Bess McNeill is a gentle soul, one who cleans the church because she wants to and adheres to the strict rules of the sect, the Free Scottish Presbyterian Church of Scotland. It’s a Calvinist church with rigid standards, not allowing women to speak in church service or attend burials. Her groom to be, Jan, does not appear to have any religious beliefs and as an oil rig worker not native to the area, is considered an outsider unworthy of trust. But Bess is stalwart. When they ask Bess if she thinks she is strong enough to bear the responsibility of faith for herself and her husband, she confidently responds, “I know I am.”
Bess is quite possibly the most devout church member they have, and her faith is clearly rooted in a simplistic, childlike thought process. She even speaks to God out loud and, in her own voice, speaks God’s reply back to her, as if He were speaking directly through her. She also believes that God intervenes directly into her life as a result of her conversations with Him.
After they are married, Bess and Jan spend some time together before he has to go back to his oil rig. During this time, a funeral takes place and Bess, and her sister-in-law Dodo (Katrin Cartlidge), tell Jan to go to the burial and listen, since he is a man and is allowed to go.
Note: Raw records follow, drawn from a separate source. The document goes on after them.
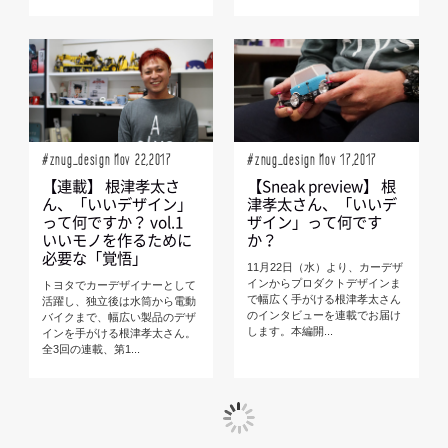
#znug_design Nov 22,2017
#znug_design Nov 17,2017
【連載】 根津孝太さ
【Sneak preview】 根
ん、「いいデザイン」
津孝太さん、「いいデ
って何ですか？ vol.1
ザイン」って何です
いいモノを作るために
か？
必要な「覚悟」
11月22日（水）より、カーデザ
インからプロダクトデザインま
トヨタでカーデザイナーとして
で幅広く手がける根津孝太さん
活躍し、独立後は水筒から電動
のインタビューを連載でお届け
バイクまで、幅広い製品のデザ
します。本編開...
インを手がける根津孝太さん。
全3回の連載、第1...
What he hears is disturbing, as the minister proclaims that the deceased is damned to Hell, a fate he is said to deserve.
When Jan goes back to the rig, Bess cannot cope without him and prays intently for God to bring him back to her. On the rig, a pipe bursts and in the process of saving another worker, Jan is struck in the back of the head, breaking his neck and leaving him paralyzed. He is immediately flown to the mainland and Bess can only assume this was the way God granted her wish. She blames herself for his condition and Jan, who only wants to die, tells her to find another lover. Her struggles with this, and the ultimate tragedy they lead to, as Bess believes she must submit to sex with strangers to appease God and heal Jan, seem as inevitable as her Calvinist faith would dictate. Of course, none of it is, but no one can convince Bess otherwise.
Emily Watson earned a well-deserved Oscar nomination for her work here and it couldn’t have been easy. Watson plays simple joy, childlike mischievousness, angry heartache, troubling despair, inconsolable anguish and quiet acceptance all without making the character seem like the next three faces of Eve. And Stellan Skarsgård and Katrin Cartlidge provide two of the best supporting performances seen that year but went unnominated nonetheless. Truly, everyone in the film, down to the smallest role, is perfect. And Udo Kier, without saying more than a few words, plays one of the most menacing characters of the 1990s.
Lars von Trier makes movies that mash together realistic elements, operatic plot developments and hand-held documentary-like camera work in an uneasy mix that often leads to his membership in the “love him or hate him” club of filmmakers. It’s understandable and I myself took a while to come around to his magic. When I first saw Dancer in the Dark, his 2000 work with an extraordinary lead performance by Björk, I was not a fan but now it has become one of my favorite films. I was put off by the clashing styles because I went into the film with expectations of how the movie should be made and took some time to see it for what it was.
Years later, I saw Breaking the Waves, even though it was made earlier than Dancer in the Dark, and by then was familiar with von Trier’s techniques. His characters go to extremes, and his plots reveal dramas that would seem too operatic even for Wagner. And no one cries in a von Trier film. They sob. They weep. They scream in anguish. To borrow a meme, one does not simply walk into a von Trier film and expect subtlety. One walks into a von Trier work ready to be assaulted on every emotional front. For some people that works, for others, it doesn’t. Originally for me, it didn’t. Now it does. Breaking the Waves tests the limits of his style, and succeeds.